Emerging talent. Two of the five largest funds raised in March are debut offerings – and they’re both over $1 billion. Arcline Investment Management – founded by former Golden Gate Capital managing director Rajeev Amara – secured $1.5 billion while Novalpina Capital – led by former TPG Europe chief Stephen Peel – pulled in €1 billion.
Support for first-time managers has been mixed; less than a third of respondents to our LP Perspectives 2019 survey said they’ve backed new managers. In the US Los Angeles City Employees’ Retirement System and the California Public Employees’ Retirement System have been keen supporters of emerging managers and plan to allocate more capital.

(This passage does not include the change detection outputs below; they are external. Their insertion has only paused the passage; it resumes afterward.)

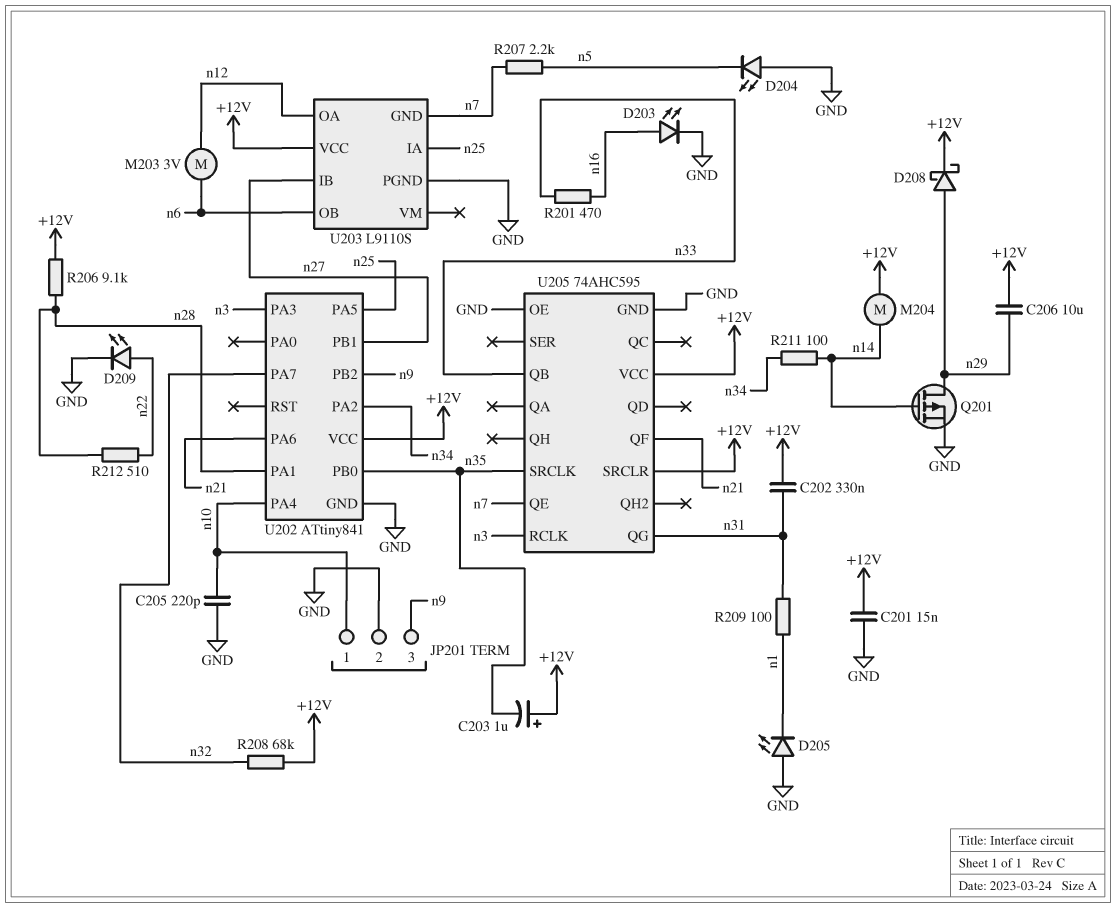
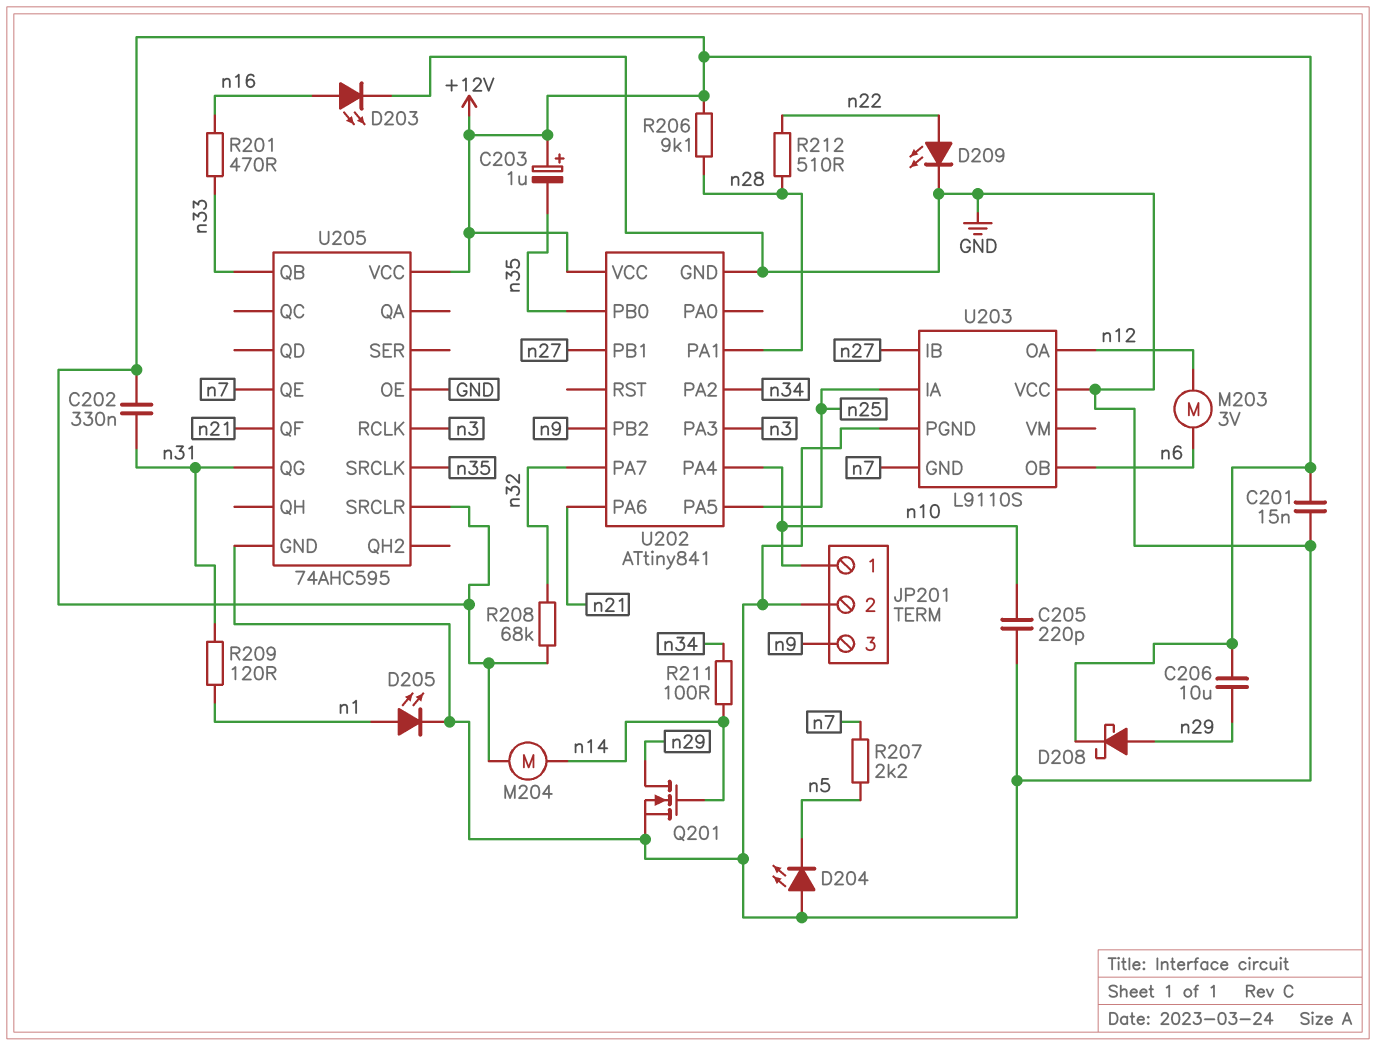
D205: LED (A GND, K n1) -> LED (A n1, K GND)
Q201: PMOS (G n14, D n29, S GND) -> NMOS (G n14, D n29, S GND)
R209: 100 (n1, n31) -> 120 (n1, n31)
U203 pin VCC: +12V -> GND

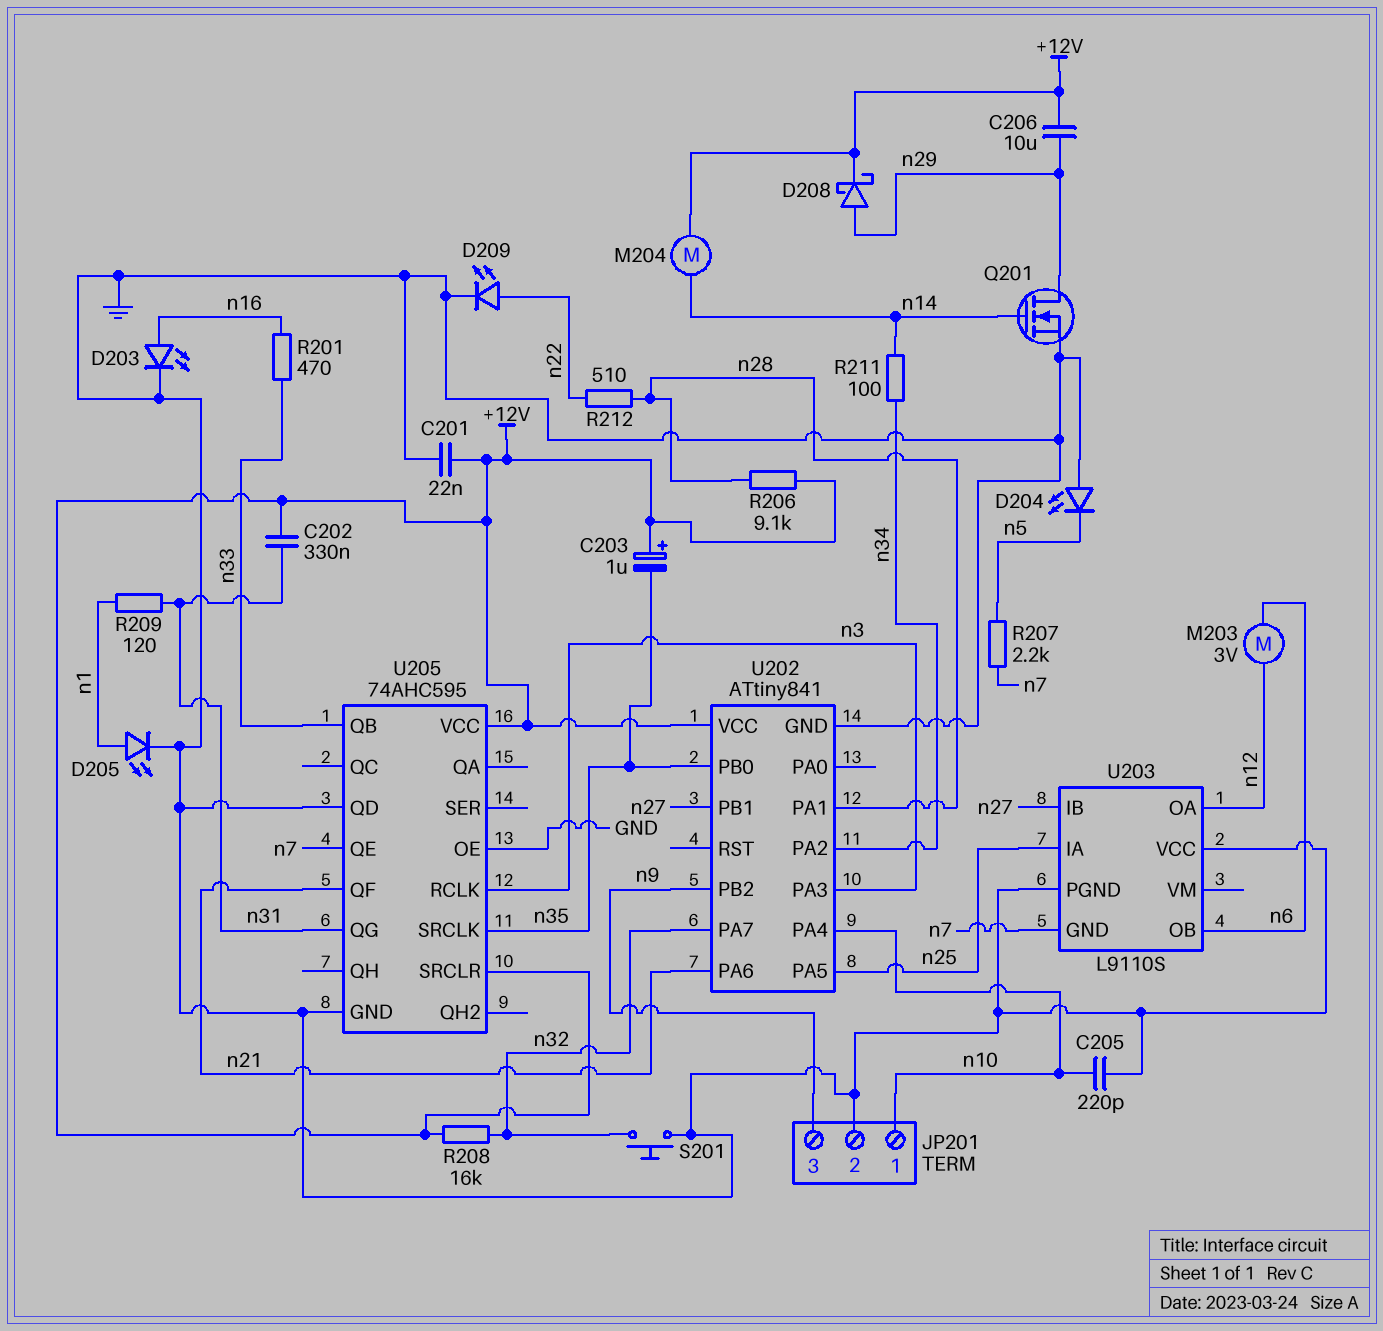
C201: 15nF (+12V, GND) -> 22nF (+12V, GND)
R208: 68k (+12V, n32) -> 16k (+12V, n32)
S201: none -> button (GND, n32)
U205 pin QD: none -> GND

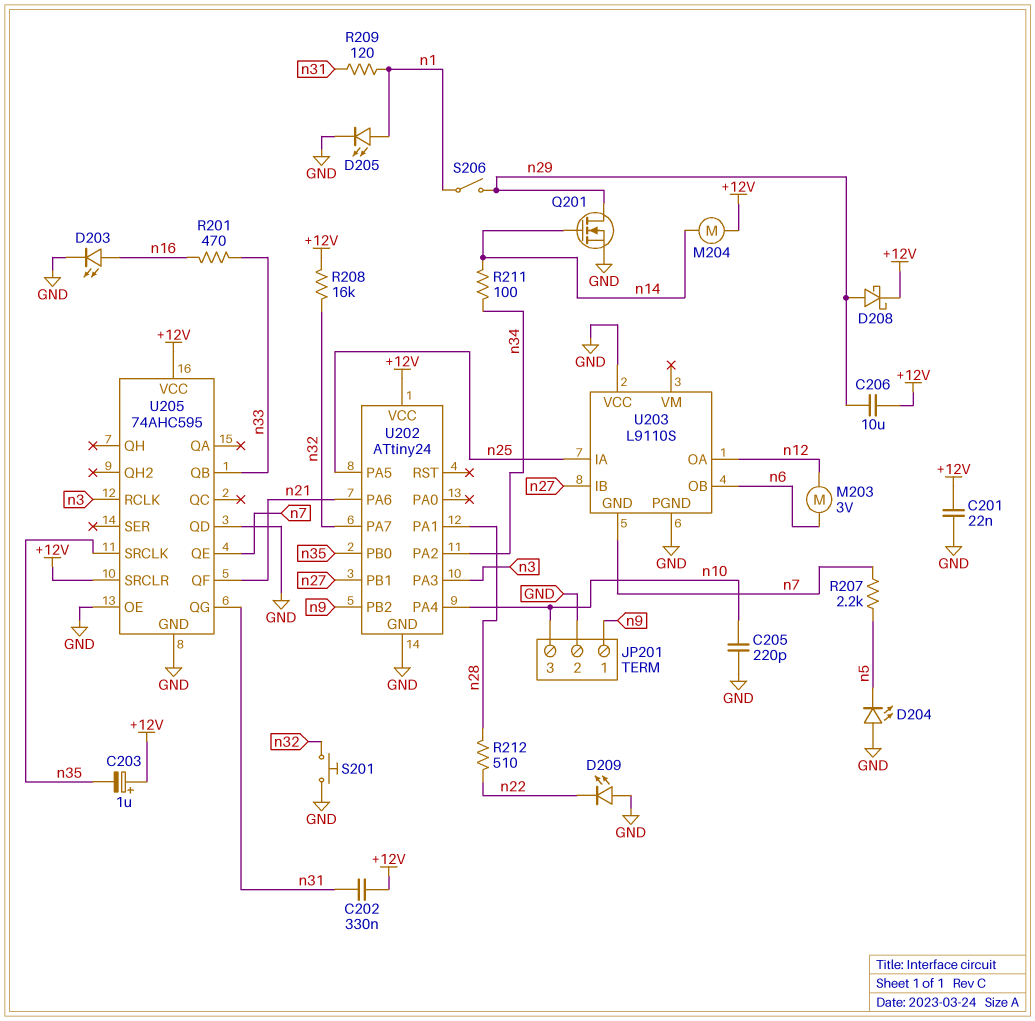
D209: LED (A n22, K GND) -> LED (A GND, K n22)
JP201 pin 1: n10 -> n9
JP201 pin 3: n9 -> n10
R206: 9.1k (+12V, n28) -> none
S206: none -> switch (n1, n29)
U202: ATtiny841 -> ATtiny24

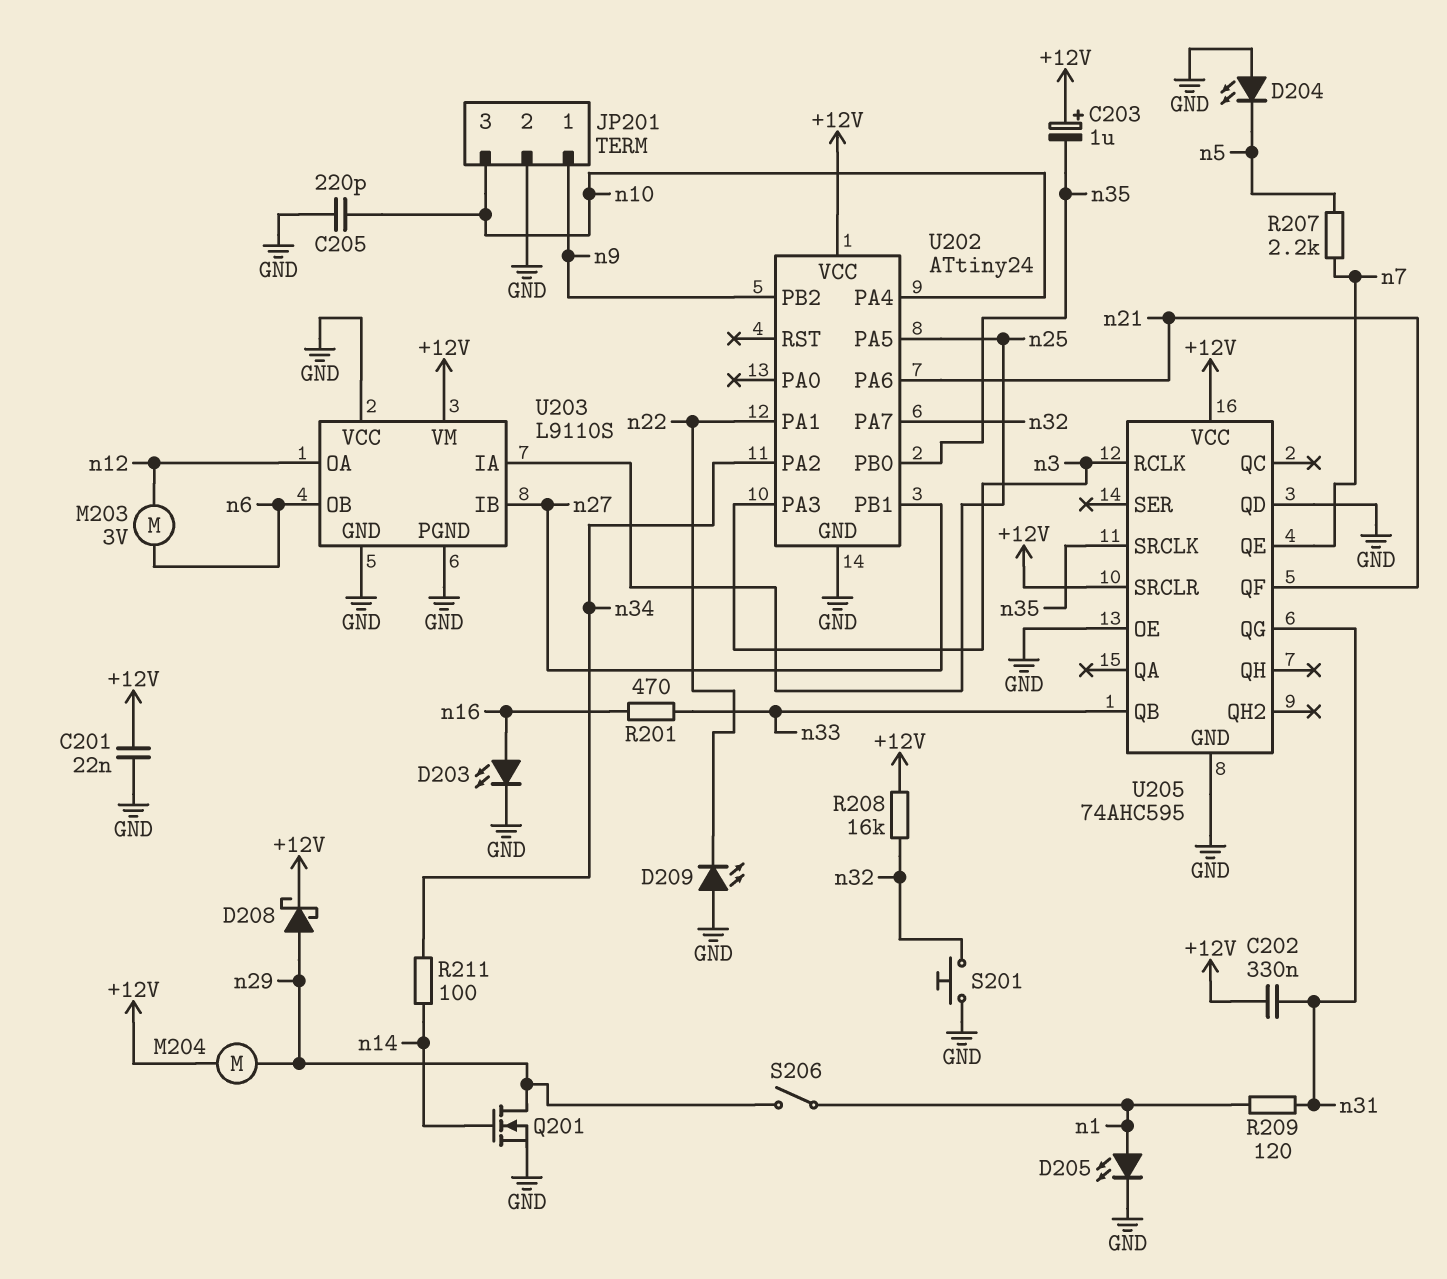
C206: 10uF (+12V, n29) -> none
M204: motor (+12V, n14) -> motor (+12V, n29)
R212: 510 (n22, n28) -> none
U202 pin PA1: n28 -> n22
U203 pin GND: n7 -> GND
U203 pin VM: none -> +12V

Staking claims. Distressed debt firms are branching out into a new strategy: litigation funding. Our colleagues at Private Debt Investor say such firms are taking an interest in claims that are too big for specialist litigation finance providers to swallow. The tough environment for distressed investors amid low interest rates and record-low defaults has forced them to “adapt or die”.
Four Carlyle funds better than one? The equity capital for Carlyle Group’s purchase of an almost $5 billion minority stake in CEPSA, Europe’s largest privately-owned oil and gas company, will come from four of the firm’s funds: Carlyle International Energy Partners I and II, Carlyle Partners VII, Carlyle Europe Partners V and co-investors, a source familiar with the deal tells us. This is common for Carlyle, especially when an investment spans several geographies or sectors. The firm doesn’t have a policy on how it splits deals between funds and the ultimate split for CEPSA is yet to be finalised, the source adds.
We’ll be at a breakfast seminar hosted by one of the biggest buyers in secondaries tomorrow morning. Anything you want us to ask? Let us know.
He Said It
“The domestic market has been slightly hindered in terms of LP capital, but the UK is a good place for private equity investing and long-term opportunities are still plentiful.”
Mark McDonald, global head of private equity at DWS, keeps a stiff pre-Brexit upper lip at an industry conference in London.